The Torah mentions this mitzvah in three different places.
(1) In Parshas Bo, the pasuk says: Every firstborn donkey, you shall redeem with a "seh," and if you do not redeem it, you should break its neck. Furthermore, the firstborn of your children, you shall also redeem (Shemos 13:13). (I will explain later why I did not translate the world "seh.")
(2) The pasuk repeats the same commandment almost verbatim in Parshas Ki Sissa (Shemos 34:20).
(3) In Parshas Korach, the Torah states: And the firstborn of a non-kosher animal you shall redeem (Bamidbar 18:15). Although this third verse does not mention specifically that it refers to a donkey, the halacha is that it refer exclusively to donkeys. There is no mitzvah to redeem a firstborn colt, camel, or puppy (Tosefta, Bechoros 1:2).

WITH WHAT DO WE REDEEM?
As mentioned above, the Torah commands the owner of a firstborn male donkey to redeem him by giving the cohen a seh, a word we usually translate as lamb. However, the word seh in the Torah does not mean only a lamb, but includes a kid goat (Mishnah Bechoros 9a). (In the mitzvah of Korban Pesach, Shemos 12:5, the Torah mentions this explicitly.) In actuality, one fulfills this mitzvah by giving the cohen either a sheep or a goat to redeem the donkey – whether they are young or mature, male or female (Mishnah Bechoros 9a). Furthermore, there is an alternative way to fulfill the mitzvah -- by redeeming the donkey with anything that is worth at least as much as the donkey (Bechoros 11a). However, if the owner redeems the donkey with a sheep or goat, he fulfills the mitzvah, even though the sheep or goat is worth far less than the donkey (Rambam, Hilchos Bikkurim 12:11).
As we saw above, the Torah mentions the mitzvah of pidyon haben immediately after discussing the mitzvah of redeeming the firstborn donkey. Based on this juxtaposition of the two mitzvos, Chazal made several comparisons between them. For example, just as the mitzvah of pidyon haben applies only to a male child, so, too, the mitzvah of petter chamor applies only to a firstborn male donkey and not to a female. Similarly, just as the child of a cohen or levi is exempt from the mitzvah of pidyon haben, so, too, a donkey that is owned (or even partially owned) by a cohen or levi is exempt from the mitzvah of petter chamor (see Mishnah Bechoros 3b). And just as a newborn child whose mother is the daughter of a cohen or a levi is exempt from the mitzvah of pidyon haben, so, too, a donkey that is owned or even partially owned by the daughter of a cohen or a levi is exempt from the mitzvah of petter chamor (Shu"t HaRashba 1:366). This is true, even if the bas cohen or bas levi is married to a yisroel (Rema, Yoreh Deah 321:19). Thus, a yisroel who owns a donkey that is pregnant for the first time could avoid performing the mitzvah of petter chamor by selling a percentage of the pregnant donkey or a percentage of her fetus to a cohen, a levi, a bas cohen or a bas levi. He could even avoid the mitzvah by selling a percentage to his own wife, if she is a bas cohen or a bas levi. However, in order to perform this transaction in a halachically correct fashion, he should consult with a rav.
This is assuming that he wants to avoid the opportunity to perform a mitzvah and save himself a few dollars. However, a Torah-observant Jew welcomes the opportunity to observe every mitzvah he can, and certainly a rare one. (How many people do you know who have fulfilled the mitzvah of petter chamor? Wouldn't you want to be the first one on your block to have done so?) Thus, he will try to create a chiyuv of petter chamor, not try to avoid it. However, in the case of a different, but similar, mitzvah, we try to avoid the mitzvah for very good reason, as we will explain.
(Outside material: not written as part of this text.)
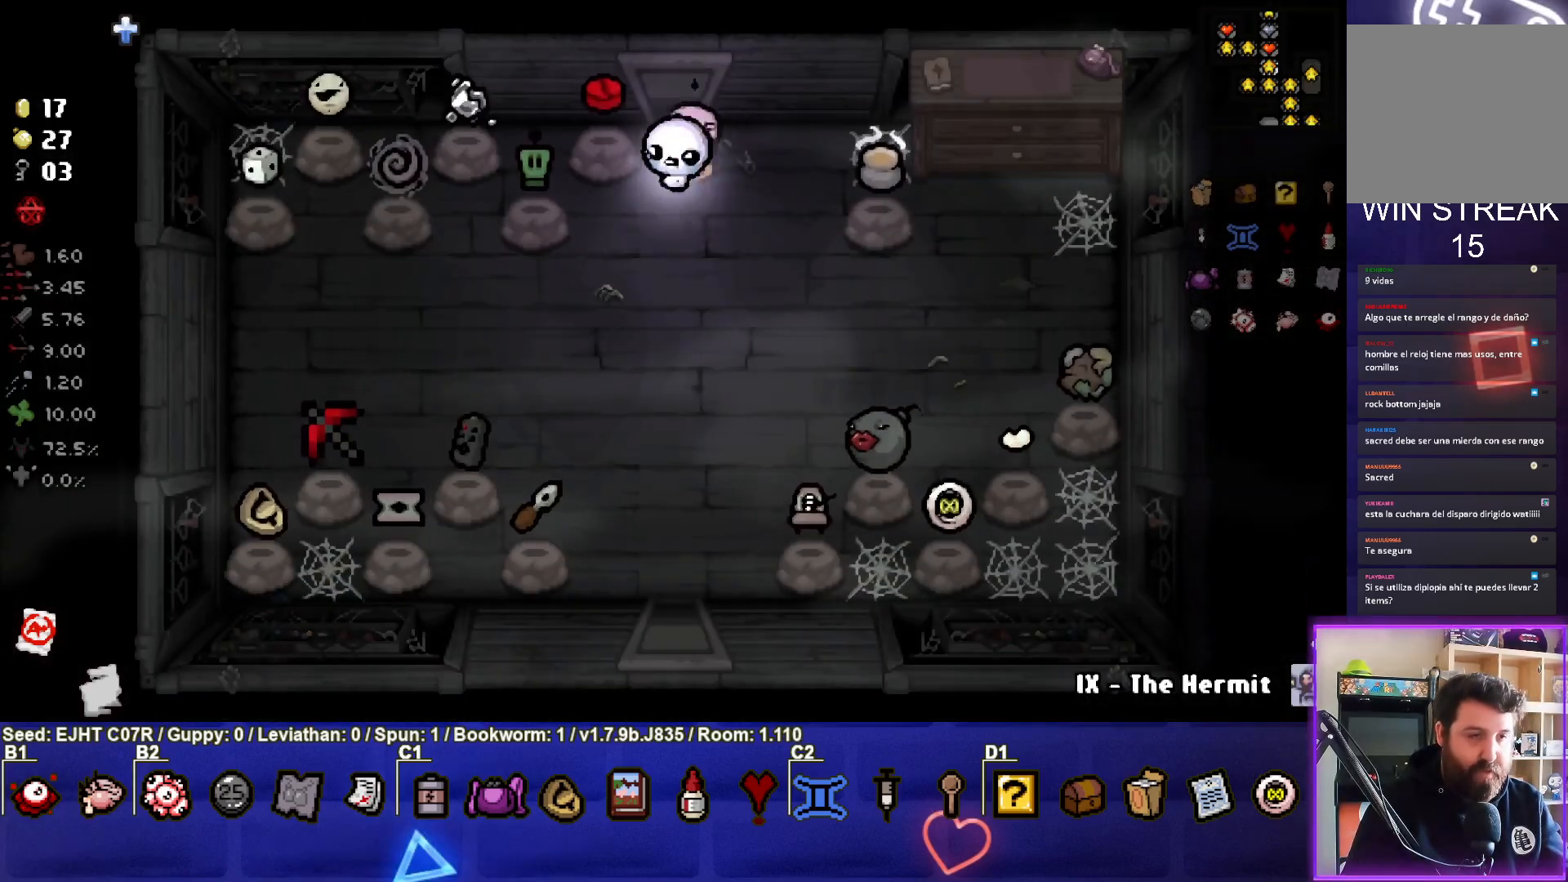
{"buttons": [], "left_stick": "down", "right_stick": "center", "events": []}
BECHOR OF A KOSHER SPECIES
A firstborn male calf, kid, or lamb has kedusha, sanctity, which requires treating this animal as a korban. When the Beis HaMikdash stood, the owner gave this animal to a cohen of his choice, who offered it as a korban and ate its meat. Today, when, unfortunately, we have no Beis HaMikdash, this animal still has the kedusha of a korban, but we cannot offer it. Furthermore, as opposed to the firstborn donkey that the owner redeems, the firstborn calf, kid, or lamb cannot be redeemed.
This presents a serious problem. Many Jews are cattle farmers, raising beef or dairy cattle. If a Jew owns a heifer (a young, female cow that has not yet borne a calf) that calves for the first time, the male offspring has the sanctity of a korban. Using it in any way is prohibited min haTorah and is therefore a serious offense. One must wait until the animal becomes permanently injured in a way that makes it not serviceable as a korban, and then the animal may be slaughtered and eaten. Until the animal becomes this severely injured, anyone who benefits from this animal in any way will violate a serious Torah prohibition. Furthermore, it is forbidden to injure this animal in any way or to cause it to become blemished or damaged.
Thus, possessing a male firstborn calf, goat or lamb can be a big problem, and could easily cause someone to violate halacha, certainly something that we want to avoid. The method of avoiding these problems is to sell a percentage of the mother or its fetus to a non-Jew before the calf is born. If a non-Jew owns any part of either the mother of the firstborn or the firstborn himself, there is no sanctity on the offspring. In this instance, we deliberately avoid creating the kedusha on the offspring in order to avoid a situation that may lead to undesired results. Since the animal has kedusha that could be violated, and we cannot remove its kedusha, we want to avoid creating this situation.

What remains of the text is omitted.